Un meteorito que cayó sobre una casa en Nueva Jersey terminó convirtiéndose en una pieza clave para entender cómo se formaron algunos de los ingredientes básicos de la vida. Según informó infobae estados unidos, un equipo internacional encabezado por Peter Jenniskens, del Instituto SETI y la NASA, encontró en el fragmento aminoácidos, compuestos orgánicos solubles y una concentración inédita de fluidos salinos en una condrita carbonácea CM1/2, una clase de roca espacial considerada especialmente valiosa para estudiar el origen del sistema solar.
El hallazgo no es menor. Las condritas carbonáceas son meteoritos primitivos, prácticamente cápsulas del tiempo que conservan materiales de hace más de 4.500 millones de años. En este caso, el análisis sugiere que el meteorito no solo transportaba moléculas orgánicas, sino también una química más compleja de lo que los investigadores esperaban encontrar en un objeto de este tipo. La presencia de aminoácidos —componentes esenciales para la vida tal como la conocemos— refuerza la hipótesis de que parte de la materia prima biológica pudo haberse distribuido por el espacio antes de llegar a planetas como la Tierra.

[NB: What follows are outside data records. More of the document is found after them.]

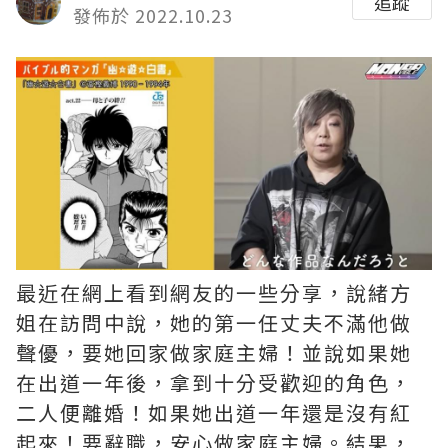
追蹤
發佈於 2022.10.23
最近在網上看到網友的一些分享，說緒方
姐在訪問中說，她的第一任丈夫不滿他做
聲優，要她回家做家庭主婦！並說如果她
在出道一年後，拿到十分受歡迎的角色，
二人便離婚！如果她出道一年還是沒有紅
起來！要辭職，安心做家庭主婦。結果，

Lo que vuelve relevante este episodio no es únicamente la rareza científica, sino su impacto en una discusión más amplia: de dónde surgieron los ingredientes que hicieron posible la vida. Cada meteorito analizado con detalle aporta una pista distinta, pero este caso en particular destaca porque combina compuestos orgánicos con una firma química de fluidos salinos poco común. Eso abre preguntas sobre los procesos de alteración acuosa que pudieron ocurrir en el cuerpo original del meteorito y sobre cuán extendidas estaban esas condiciones en los materiales que circularon por el sistema solar temprano. Para la ciencia, esto significa que los bloques de construcción de la vida quizá no llegaron a la Tierra por una sola vía, sino a través de múltiples reservorios químicos repartidos en el espacio.
Para la gente de a pie, la imagen también tiene algo de brutal y fascinante: una roca proveniente del espacio cayó sobre una vivienda común en Nueva Jersey y, en lugar de ser solo una anécdota de impacto, terminó ofreciendo evidencia sobre los orígenes químicos del universo cercano. En tiempos en que la exploración espacial suele medirse en grandes misiones y presupuestos millonarios, este tipo de descubrimientos recuerda que a veces un fragmento caído del cielo puede decir más sobre nuestras raíces que una sonda en órbita.